「空港 + 自動運転技術 」が相性抜群である納得の理由
日本の各空港では、自動運転技術の実用化に向けた取り組みが進められている。一体なぜ、自動運転技術が必要とされているのだろうか。
公道よりも実行可能

自動運転技術は、日本の空港にとって十分実行可能なオプションといえる。自動運転技術のメリットを生かしつつ、空港が抱える“効率性と安全性の向上”といった課題を解決することができるからだ。そのことを裏付けるように、空港における自動運転技術の実証実験は他にもある。
例えば、JALは2019年より成田空港の制限区域内にて、自動運転トーイングトラクターの運用に向けた実証実験を開始。トーイングトラクターとは運送用コンテナをけん引するための車両で、2022年5月には、成田国際空港の車両通路にて自動運転トーイングトラクターの運用を開始している。ちなみにANAも豊田自動織機と協力して、2021年に自動運転トーイングトラクターの実用化に向けた自動走行実証実験を実施した。

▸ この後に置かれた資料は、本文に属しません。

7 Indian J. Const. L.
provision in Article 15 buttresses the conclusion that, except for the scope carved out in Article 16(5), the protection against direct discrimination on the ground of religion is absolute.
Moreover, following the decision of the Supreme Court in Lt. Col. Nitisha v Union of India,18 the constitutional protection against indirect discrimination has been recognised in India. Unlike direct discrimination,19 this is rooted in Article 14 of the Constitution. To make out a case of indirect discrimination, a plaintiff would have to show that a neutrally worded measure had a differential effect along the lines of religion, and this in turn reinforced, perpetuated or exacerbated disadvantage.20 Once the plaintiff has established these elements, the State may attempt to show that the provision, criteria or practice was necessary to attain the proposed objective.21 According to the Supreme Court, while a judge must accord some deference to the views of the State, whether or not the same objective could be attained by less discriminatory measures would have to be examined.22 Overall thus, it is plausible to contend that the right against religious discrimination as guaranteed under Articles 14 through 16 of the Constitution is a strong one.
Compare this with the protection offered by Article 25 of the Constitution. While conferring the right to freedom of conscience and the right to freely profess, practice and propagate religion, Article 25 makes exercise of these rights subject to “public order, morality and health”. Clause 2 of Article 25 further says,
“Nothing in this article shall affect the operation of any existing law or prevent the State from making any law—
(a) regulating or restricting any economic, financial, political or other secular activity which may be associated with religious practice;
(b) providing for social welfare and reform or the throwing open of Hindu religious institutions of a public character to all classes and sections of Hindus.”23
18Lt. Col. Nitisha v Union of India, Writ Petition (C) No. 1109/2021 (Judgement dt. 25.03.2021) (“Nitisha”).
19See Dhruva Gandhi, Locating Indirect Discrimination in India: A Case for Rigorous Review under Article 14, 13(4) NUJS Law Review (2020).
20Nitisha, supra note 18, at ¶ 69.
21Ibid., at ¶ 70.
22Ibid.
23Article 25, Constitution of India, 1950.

さらに、旅客搭乗橋も自動運転化の試みがなされている。2021年には成田空港で導入プロジェクトの第1弾を実施。操作パネルのレバーを倒すだけで、旅客搭乗橋の移動から飛行機へ搭乗橋を装着する手前までを自動運転化するというものだ。
これによって大幅に作業量が減るものの、人による操作が一部必要となるため、最終的には「人の手を介さず航空機に装着可能な世界初の完全無人自動運転旅客搭乗橋」の実現を目指している。
日本の空港は自動運転技術の導入を進めることで、毎年何百万人もの乗客にワールドクラスの旅行体験を提供している。同時に、自動運転技術の実証実験や運用によるデータの蓄積等により、自動運転技術の社会実装にも貢献しているのだ。
飛行機が空港から世界へ飛び立つのと同じように、空港で鍛えられて成長した自動運転技術が、空港の外へ羽ばたいて行く日も近いのかもしれない。